Long-Lasting Vascular Access for Patients on Dialysis Receives FDA Designation
One of the first RMAT (regenerative medicine advanced therapy) designations from the US Food and Drug Administration has been awarded to Humacyl, an investigational human acellular vessel (HAV). Carrie Cox, CEO and chairman of Humacyte, the company that makes Humacyl, said the designation is an honor and is a testament to the fact that Humacyl addresses an unmet medical need of patients with end-stage renal disease on dialysis.
The RMAT designation will expedite the review process for HAVs and make additional resources available to the developer of the therapy. Support in the form of advice, communication, and proactive involvement by senior staff at the FDA will result in a more collaborative effort. The FDA designates its most experienced managers to RMAT projects.
RMAT was unveiled in January after the 21st Century Cures Act was passed. The designation indicates that the therapy is a cell therapy, tissue engineering product, human cell product, or a combination of these which modifies, reverses, treats, or cures a life-threatening medical condition. In addition, the developer must demonstrate that the therapy can potentially address currently unmet needs of patients with a life-threatening disease.

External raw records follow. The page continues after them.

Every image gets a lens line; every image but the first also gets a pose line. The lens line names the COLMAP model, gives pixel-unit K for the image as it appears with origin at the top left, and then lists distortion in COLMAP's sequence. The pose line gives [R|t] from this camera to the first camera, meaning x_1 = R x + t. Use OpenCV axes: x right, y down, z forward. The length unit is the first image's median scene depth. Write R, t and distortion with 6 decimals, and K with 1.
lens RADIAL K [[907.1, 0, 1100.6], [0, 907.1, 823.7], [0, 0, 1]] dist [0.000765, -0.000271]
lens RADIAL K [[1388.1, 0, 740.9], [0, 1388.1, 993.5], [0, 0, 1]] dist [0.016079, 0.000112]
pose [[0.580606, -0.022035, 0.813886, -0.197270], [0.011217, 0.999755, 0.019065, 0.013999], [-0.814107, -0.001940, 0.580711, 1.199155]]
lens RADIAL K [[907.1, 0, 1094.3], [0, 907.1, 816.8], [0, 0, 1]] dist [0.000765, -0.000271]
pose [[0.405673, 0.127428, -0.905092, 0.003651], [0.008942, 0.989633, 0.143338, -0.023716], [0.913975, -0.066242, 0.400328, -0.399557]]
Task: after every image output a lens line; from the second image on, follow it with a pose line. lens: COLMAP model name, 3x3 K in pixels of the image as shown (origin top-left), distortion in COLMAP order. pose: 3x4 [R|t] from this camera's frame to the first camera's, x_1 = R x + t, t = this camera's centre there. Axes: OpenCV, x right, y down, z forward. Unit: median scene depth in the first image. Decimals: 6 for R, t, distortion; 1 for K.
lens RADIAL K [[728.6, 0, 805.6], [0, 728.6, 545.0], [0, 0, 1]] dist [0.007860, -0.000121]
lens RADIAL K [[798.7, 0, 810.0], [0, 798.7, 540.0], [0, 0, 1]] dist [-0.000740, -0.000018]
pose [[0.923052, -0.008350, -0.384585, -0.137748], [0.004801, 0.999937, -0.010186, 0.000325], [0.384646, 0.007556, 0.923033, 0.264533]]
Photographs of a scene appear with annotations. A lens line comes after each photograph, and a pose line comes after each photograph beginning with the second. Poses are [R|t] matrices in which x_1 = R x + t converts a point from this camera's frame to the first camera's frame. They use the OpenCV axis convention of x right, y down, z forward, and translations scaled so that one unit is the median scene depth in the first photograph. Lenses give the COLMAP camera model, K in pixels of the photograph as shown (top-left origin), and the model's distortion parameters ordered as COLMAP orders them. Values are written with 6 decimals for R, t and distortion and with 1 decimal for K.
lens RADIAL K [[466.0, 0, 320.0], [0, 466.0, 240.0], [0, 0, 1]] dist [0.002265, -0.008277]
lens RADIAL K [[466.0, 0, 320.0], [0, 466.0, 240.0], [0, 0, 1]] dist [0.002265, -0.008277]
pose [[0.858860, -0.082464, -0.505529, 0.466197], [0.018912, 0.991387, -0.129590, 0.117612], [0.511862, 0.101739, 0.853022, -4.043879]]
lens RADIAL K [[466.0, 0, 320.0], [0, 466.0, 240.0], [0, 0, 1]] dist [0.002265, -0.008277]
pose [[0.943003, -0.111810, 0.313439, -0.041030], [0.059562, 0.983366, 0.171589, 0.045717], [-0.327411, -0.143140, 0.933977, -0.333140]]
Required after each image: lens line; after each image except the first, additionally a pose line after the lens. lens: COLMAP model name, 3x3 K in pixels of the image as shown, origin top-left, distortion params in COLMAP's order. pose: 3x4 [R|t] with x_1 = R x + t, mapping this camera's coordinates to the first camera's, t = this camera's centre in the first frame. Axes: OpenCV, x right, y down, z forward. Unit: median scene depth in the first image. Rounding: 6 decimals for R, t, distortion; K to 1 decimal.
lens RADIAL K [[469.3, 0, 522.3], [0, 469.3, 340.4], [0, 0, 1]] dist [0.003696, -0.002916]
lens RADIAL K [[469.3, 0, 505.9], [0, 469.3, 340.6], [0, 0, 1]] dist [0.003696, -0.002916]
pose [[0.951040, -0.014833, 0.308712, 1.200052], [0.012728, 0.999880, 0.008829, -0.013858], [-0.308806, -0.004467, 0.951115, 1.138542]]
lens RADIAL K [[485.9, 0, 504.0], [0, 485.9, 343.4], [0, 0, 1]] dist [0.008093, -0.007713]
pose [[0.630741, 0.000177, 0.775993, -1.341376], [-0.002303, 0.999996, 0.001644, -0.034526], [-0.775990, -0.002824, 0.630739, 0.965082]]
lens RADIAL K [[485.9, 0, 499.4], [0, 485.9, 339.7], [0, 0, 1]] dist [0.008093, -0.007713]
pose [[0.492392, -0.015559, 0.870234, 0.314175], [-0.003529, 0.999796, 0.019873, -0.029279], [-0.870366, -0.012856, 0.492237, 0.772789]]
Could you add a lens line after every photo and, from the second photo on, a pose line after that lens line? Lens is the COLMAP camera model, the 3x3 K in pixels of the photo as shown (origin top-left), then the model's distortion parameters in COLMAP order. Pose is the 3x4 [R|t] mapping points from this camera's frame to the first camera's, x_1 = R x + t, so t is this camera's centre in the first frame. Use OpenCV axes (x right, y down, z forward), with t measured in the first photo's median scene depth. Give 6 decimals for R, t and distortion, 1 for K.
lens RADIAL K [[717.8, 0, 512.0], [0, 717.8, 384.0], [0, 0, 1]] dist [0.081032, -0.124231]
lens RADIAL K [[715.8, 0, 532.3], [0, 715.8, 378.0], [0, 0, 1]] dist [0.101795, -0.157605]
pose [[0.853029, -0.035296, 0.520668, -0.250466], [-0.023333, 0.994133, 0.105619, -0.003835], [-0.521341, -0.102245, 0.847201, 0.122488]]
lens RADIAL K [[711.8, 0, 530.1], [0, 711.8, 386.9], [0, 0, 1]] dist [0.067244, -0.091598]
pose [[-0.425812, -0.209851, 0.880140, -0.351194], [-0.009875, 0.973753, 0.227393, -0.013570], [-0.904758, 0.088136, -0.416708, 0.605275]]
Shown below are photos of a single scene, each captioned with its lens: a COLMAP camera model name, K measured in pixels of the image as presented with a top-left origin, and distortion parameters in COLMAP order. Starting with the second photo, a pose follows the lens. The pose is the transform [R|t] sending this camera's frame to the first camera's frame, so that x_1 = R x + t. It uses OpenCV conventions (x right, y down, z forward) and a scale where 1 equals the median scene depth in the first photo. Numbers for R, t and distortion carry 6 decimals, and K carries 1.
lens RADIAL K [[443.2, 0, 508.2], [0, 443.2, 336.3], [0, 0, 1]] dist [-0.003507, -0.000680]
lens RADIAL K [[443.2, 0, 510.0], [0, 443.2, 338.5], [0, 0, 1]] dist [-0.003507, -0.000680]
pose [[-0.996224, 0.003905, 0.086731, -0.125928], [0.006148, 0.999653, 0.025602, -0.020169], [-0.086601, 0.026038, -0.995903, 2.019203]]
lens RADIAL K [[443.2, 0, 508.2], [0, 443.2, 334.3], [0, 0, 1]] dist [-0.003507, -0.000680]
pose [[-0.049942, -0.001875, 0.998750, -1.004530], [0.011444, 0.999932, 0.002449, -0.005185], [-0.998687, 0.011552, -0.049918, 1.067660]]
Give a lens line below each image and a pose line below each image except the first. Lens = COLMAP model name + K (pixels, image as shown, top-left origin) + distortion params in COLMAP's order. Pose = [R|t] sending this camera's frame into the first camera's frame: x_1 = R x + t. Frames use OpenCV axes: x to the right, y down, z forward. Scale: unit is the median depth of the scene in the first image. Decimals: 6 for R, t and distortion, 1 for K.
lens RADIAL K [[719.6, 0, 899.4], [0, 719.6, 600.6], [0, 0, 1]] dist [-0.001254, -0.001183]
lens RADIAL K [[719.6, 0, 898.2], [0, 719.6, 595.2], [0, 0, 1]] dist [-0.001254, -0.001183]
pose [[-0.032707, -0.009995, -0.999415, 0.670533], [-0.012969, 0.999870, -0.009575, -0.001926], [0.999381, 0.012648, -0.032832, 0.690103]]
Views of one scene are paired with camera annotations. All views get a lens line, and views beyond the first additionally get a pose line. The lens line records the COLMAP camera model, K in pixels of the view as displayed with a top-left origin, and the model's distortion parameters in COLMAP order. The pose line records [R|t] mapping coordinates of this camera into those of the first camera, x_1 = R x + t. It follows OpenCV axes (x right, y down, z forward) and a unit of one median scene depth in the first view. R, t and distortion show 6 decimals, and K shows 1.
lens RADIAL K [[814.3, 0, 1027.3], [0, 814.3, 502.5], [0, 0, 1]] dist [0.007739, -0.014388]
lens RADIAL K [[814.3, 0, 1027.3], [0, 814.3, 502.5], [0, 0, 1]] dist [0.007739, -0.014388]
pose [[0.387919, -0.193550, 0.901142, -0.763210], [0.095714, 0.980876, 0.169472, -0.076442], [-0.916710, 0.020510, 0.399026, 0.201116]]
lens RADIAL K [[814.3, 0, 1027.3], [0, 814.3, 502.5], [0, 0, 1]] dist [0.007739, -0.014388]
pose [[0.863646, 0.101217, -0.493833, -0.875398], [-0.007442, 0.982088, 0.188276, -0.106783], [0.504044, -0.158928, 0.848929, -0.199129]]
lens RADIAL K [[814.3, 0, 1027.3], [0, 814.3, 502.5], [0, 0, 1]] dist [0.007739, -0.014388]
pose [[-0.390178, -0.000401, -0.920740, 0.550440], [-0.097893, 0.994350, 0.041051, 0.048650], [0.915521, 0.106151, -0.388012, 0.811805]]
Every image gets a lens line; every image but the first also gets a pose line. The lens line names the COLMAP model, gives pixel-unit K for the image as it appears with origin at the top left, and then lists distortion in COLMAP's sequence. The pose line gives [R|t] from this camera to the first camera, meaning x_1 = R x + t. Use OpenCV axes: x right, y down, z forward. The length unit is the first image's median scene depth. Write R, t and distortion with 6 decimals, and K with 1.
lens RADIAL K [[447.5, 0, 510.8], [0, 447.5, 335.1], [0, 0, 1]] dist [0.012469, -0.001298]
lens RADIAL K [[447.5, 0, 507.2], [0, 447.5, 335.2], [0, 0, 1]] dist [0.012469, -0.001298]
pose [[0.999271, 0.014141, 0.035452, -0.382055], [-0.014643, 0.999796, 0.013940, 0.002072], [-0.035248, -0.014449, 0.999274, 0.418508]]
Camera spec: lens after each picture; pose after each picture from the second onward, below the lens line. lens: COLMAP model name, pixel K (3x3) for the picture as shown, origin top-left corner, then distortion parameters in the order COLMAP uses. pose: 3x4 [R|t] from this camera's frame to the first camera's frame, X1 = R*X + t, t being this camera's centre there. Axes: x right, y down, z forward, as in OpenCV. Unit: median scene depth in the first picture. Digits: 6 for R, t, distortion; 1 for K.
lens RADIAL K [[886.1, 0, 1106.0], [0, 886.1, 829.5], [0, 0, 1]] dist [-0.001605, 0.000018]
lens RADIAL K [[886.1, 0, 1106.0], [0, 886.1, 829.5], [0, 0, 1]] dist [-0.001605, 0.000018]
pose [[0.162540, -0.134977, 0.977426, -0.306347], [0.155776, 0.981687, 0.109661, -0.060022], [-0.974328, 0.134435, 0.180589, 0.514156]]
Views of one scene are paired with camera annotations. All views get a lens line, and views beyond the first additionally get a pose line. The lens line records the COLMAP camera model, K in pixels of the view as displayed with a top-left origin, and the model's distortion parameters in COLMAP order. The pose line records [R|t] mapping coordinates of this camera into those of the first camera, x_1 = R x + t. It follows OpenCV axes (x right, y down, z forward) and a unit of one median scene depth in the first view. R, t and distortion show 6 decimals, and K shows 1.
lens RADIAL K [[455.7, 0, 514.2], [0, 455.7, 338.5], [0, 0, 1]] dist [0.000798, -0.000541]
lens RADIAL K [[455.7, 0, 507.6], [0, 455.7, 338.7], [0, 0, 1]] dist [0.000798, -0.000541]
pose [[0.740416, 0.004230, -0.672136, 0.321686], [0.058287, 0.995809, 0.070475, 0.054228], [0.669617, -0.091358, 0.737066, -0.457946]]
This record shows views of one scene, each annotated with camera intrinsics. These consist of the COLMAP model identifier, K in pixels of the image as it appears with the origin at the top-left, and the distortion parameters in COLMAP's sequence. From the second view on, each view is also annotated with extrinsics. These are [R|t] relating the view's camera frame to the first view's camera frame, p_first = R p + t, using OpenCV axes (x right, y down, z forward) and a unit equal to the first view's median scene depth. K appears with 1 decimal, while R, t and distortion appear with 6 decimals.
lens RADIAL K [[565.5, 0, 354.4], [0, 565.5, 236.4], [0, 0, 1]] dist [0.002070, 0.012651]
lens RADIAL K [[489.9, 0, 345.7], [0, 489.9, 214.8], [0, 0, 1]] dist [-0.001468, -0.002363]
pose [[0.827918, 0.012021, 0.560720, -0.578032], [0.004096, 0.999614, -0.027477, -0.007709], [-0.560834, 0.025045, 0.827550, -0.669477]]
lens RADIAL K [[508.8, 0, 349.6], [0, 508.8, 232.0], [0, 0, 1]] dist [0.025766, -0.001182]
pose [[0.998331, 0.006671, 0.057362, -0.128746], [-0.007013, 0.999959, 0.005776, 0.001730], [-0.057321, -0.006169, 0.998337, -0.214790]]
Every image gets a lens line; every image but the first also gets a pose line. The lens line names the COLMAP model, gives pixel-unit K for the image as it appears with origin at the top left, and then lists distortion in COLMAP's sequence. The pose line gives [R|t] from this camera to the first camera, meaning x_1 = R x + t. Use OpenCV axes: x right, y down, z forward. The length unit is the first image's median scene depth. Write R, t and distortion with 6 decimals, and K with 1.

Long-lasting vascular access for patients with end-stage renal disease on dialysis can be a lifesaver, and Humacyl was developed with this goal in mind. Humacyte is testing the product in clinical trials to assess infection rates and need for surgical intervention compared to fistulas and plastic grafts.
HAVs offer surgeons an easy-to-handle and easy-to-maintain prosthetic vascular option. HAVs are a dynamic, robust, and highly flexible type of vascular access which could potentially eliminate the need for invasive procedures such as harvesting the patient’s own veins and performing biopsies.
Importantly, Humacyl vascular replacements are designed to be stored in refrigerators on-site in hospital ORs, thus eliminating the shipping times, handling, and storage logistics that donor grafts are subject to. It is expected that, once approved, HAVs will drastically reduce waiting times for vascular access procedures.
One of the key advantages of investigational HAVs is that they are derived from native human tissue. The tissue-engineered vessels undergo a multi-step decellularization process that removes cellular components to yield the extracellular matrix. Because all cells are removed, the HAV does not generate an immune response, thus reducing the likelihood of complications from vascular access placement.
Finally, investigational HAVs will be mass produced by parallel production rather than individually growing each graft. This method will make the product more economical. Scalable manufacturing is associated with not only lower costs, but also time savings.